Understandably, the idea of letting Andrew Broad get off lightly (no pun intended) was not Crikey readers’ intention. Bernard Keane, writing on the National Party’s propensity for these type of scandals, polarised some readers, who took exception to the idea that unearthing the Barnaby Joyce affair wasn’t in the public interest. And on the topic of the media’s handling of scandals, readers weighed in on the latest story testing the limits of Australian defamation law.
On the National Party’s woes
zut alors writes: Perhaps the fresh rural air has an effect on libido, rendering it unbridled.
BeenAround writes: Barnaby Joyce’s affair was private and its revelation not in the public interest? That would be the same Barnaby Joyce who vociferously opposed same-sex marriage on the basis of the alleged sanctity of conventional “to death do us part” hetero-only marriage. That is relevant to a number of public issues — including the arrogant hypocrisy of Joyce in a public debate about a needless charade of a non-binding plebiscite that Joyce and other contemptible right-wing moralists foisted on us. Joyce deserves no sympathy from the Australian public.
Vasco writes: What it boils down to is the National Party has always been the party of carpet-baggers and moral turpitude. If the idiot Liberals stopped depending on them to get into government and ran in rural seats they might have a chance of governing in their own right.
Ian writes: Joyce was the family-values toting deputy PM. The fact that the man’s personal behaviour so diverged from the behaviour he claimed to represent to his electorate, in almost every possible way, should be paramount in the minds of all voters.
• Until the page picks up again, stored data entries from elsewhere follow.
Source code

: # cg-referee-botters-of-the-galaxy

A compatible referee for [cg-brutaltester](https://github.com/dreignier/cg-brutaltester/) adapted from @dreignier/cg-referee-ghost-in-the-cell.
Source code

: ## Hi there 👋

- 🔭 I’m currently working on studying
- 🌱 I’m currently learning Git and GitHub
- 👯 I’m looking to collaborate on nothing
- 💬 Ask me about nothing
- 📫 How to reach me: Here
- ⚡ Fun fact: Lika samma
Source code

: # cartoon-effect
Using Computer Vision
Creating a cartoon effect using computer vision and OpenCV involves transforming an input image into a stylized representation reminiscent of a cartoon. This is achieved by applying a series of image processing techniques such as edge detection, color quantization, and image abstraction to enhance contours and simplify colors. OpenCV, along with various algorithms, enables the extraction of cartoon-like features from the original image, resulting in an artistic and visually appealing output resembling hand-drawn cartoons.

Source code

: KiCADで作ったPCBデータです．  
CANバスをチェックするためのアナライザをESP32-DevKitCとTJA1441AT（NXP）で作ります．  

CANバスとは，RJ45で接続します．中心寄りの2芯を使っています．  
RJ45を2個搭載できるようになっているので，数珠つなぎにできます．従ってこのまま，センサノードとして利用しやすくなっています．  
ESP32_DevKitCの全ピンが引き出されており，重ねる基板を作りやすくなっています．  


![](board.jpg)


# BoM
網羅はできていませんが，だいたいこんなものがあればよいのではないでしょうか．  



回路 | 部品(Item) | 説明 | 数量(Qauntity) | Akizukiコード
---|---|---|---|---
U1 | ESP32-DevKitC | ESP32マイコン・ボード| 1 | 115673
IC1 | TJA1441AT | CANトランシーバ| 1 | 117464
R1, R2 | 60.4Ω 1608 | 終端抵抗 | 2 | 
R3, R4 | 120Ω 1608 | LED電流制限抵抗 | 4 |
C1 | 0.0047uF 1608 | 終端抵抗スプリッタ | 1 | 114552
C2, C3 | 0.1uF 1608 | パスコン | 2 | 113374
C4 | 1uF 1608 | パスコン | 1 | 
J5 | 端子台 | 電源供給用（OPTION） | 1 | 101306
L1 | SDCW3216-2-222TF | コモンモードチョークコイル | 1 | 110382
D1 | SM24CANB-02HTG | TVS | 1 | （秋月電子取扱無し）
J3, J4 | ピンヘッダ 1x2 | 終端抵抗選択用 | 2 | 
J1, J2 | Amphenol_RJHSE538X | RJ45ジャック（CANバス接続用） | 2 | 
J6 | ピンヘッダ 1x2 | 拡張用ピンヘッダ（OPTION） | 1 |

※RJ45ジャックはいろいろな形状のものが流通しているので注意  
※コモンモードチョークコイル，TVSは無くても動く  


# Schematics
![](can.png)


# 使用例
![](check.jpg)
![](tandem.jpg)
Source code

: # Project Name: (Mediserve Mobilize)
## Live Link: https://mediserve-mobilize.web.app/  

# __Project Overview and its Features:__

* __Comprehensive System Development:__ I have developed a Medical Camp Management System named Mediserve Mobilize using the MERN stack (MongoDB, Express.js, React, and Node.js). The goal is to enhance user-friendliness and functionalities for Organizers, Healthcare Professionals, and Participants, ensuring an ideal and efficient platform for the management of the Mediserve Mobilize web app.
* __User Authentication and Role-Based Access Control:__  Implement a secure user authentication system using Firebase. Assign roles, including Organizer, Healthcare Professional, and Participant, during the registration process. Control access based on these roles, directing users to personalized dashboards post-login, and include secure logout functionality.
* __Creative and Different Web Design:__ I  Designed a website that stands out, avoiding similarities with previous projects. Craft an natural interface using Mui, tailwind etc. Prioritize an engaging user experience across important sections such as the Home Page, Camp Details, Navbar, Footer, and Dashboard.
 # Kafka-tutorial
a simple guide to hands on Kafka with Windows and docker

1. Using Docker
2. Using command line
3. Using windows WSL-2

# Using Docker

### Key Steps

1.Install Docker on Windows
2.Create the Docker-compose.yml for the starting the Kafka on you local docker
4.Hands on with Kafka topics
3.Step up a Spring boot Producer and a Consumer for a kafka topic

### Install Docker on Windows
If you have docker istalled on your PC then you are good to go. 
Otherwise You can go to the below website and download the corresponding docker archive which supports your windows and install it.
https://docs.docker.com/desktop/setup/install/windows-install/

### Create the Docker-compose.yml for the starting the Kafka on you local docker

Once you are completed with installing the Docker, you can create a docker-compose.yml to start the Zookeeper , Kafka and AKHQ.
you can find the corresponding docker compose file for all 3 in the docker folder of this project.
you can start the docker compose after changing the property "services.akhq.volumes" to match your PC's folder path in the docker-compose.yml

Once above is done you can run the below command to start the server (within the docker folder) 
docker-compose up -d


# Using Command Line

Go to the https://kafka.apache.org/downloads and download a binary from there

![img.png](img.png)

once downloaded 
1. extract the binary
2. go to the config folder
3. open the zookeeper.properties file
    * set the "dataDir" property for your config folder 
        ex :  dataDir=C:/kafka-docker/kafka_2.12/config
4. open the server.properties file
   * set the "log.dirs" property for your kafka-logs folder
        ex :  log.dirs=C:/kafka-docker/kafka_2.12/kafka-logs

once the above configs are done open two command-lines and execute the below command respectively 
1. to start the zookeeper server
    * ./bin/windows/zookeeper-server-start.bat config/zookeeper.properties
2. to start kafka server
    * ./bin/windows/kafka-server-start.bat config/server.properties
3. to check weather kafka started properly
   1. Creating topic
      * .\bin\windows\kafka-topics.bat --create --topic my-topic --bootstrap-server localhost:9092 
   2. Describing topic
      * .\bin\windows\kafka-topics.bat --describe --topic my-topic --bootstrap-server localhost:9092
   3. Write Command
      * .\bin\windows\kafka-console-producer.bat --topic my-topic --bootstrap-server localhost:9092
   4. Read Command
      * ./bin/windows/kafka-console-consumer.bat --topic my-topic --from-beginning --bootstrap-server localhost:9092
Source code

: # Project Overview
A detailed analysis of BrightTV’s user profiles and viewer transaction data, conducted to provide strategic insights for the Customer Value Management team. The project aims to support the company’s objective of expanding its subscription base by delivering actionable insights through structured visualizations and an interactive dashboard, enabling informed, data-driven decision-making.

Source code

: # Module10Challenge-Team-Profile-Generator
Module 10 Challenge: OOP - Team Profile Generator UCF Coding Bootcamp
The divergence of what he purports to believe in, and how he acts, is a key discriminant in how voters should assess anything the man says. That makes it public interest.
On Australian defamation law
Daytona Stewart writes: The media will do anything it can to have defamation laws scuttled. Imagine the political and social landscape if the MSM have an open door to assassinate at will.
Ruv Draba writes: If we don’t want trial-by-media then I’d agree that we need a fairer system for pursuing allegations of sexual harassment. You’ve argued in several articles that improving Australian defamation law might help, and perhaps it might. Yet it won’t be enough. What makes such cases so damaging isn’t factual reporting but salacious gossip turning malignant. I don’t see that changing defamation law would improve that one jot.